Knee Pain

The knee is a condylar joint, meaning that it is not a pure hinge joint like the elbow, but can twist as well. There are lots of ligaments holding the knee together. It also has a cushion in between the joint called a meniscus. The other unique feature is the patella (knee cap), which acts as a mechanical lever for the quadriceps. Unfortunately, all these structures can potentially be damaged.

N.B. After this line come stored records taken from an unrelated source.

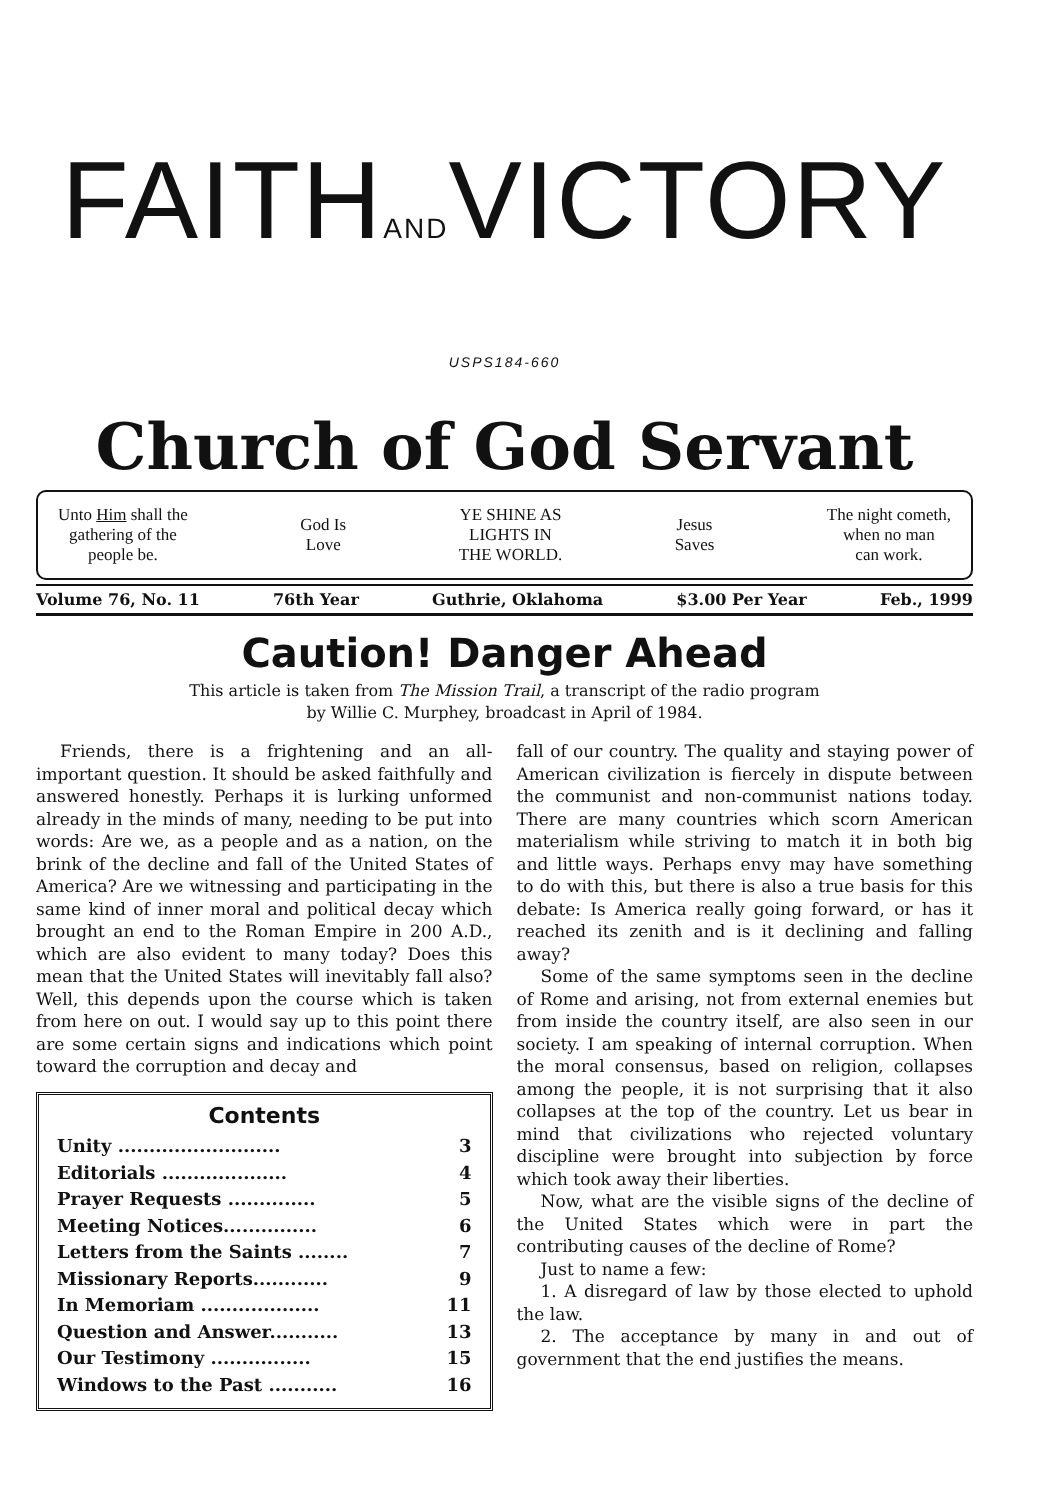FAITHANDVICTORY USPS184-660
Church of God Servant
Unto Him shall the
gathering of the
people be.
God Is
Love
YE SHINE AS
LIGHTS IN
THE WORLD.
Jesus
Saves
The night cometh,
when no man
can work.
Volume 76, No. 11 76th Year Guthrie, Oklahoma $3.00 Per Year Feb., 1999
Caution! Danger Ahead
This article is taken from The Mission Trail, a transcript of the radio program
by Willie C. Murphey, broadcast in April of 1984.
Friends, there is a frightening and an all-important question. It should be asked faithfully and answered honestly. Perhaps it is lurking unformed already in the minds of many, needing to be put into words: Are we, as a people and as a nation, on the brink of the decline and fall of the United States of America? Are we witnessing and participating in the same kind of inner moral and political decay which brought an end to the Roman Empire in 200 A.D., which are also evident to many today? Does this mean that the United States will inevitably fall also? Well, this depends upon the course which is taken from here on out. I would say up to this point there are some certain signs and indications which point toward the corruption and decay and
Contents
| Unity .......................... | 3 |
| Editorials .................... | 4 |
| Prayer Requests .............. | 5 |
| Meeting Notices............... | 6 |
| Letters from the Saints ........ | 7 |
| Missionary Reports............ | 9 |
| In Memoriam ................... | 11 |
| Question and Answer........... | 13 |
| Our Testimony ................ | 15 |
| Windows to the Past ........... | 16 |
fall of our country. The quality and staying power of American civilization is fiercely in dispute between the communist and non-communist nations today. There are many countries which scorn American materialism while striving to match it in both big and little ways. Perhaps envy may have something to do with this, but there is also a true basis for this debate: Is America really going forward, or has it reached its zenith and is it declining and falling away?
Some of the same symptoms seen in the decline of Rome and arising, not from external enemies but from inside the country itself, are also seen in our society. I am speaking of internal corruption. When the moral consensus, based on religion, collapses among the people, it is not surprising that it also collapses at the top of the country. Let us bear in mind that civilizations who rejected voluntary discipline were brought into subjection by force which took away their liberties.
Now, what are the visible signs of the decline of the United States which were in part the contributing causes of the decline of Rome?
Just to name a few:
1. A disregard of law by those elected to uphold the law.
2. The acceptance by many in and out of government that the end justifies the means.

Unlike the back and neck, a more specific diagnosis is required with the knee, as treatment can greatly differ depending on which structures are damaged. Various clinical tests are usually performed by the physiotherapist in an attempt to obtain a diagnosis. Referral for scans such as MRI (magnetic resonance imaging) are sometimes required, which the physiotherapist can organise for you.

The nastier injuries which may require surgical intervention are some meniscal tears or cruciate ligament injuries. There is usually a definite twist and sudden onset of pain with these injuries.

Pain at the front of the knee may be coming from the patella. The cause is often a mal-tracking of the patella laterally (outwards). There is strong evidence to suggest physiotherapy modalities such as taping, joint manual mobilisation, and quadriceps strengthening is effective in treating this.

Osteoarthritis (joint wear and tear) can sometimes be treated with physiotherapy. This is particularly so if it primarily involves the patella. There is evidence to suggest strengthening the quadriceps is beneficial.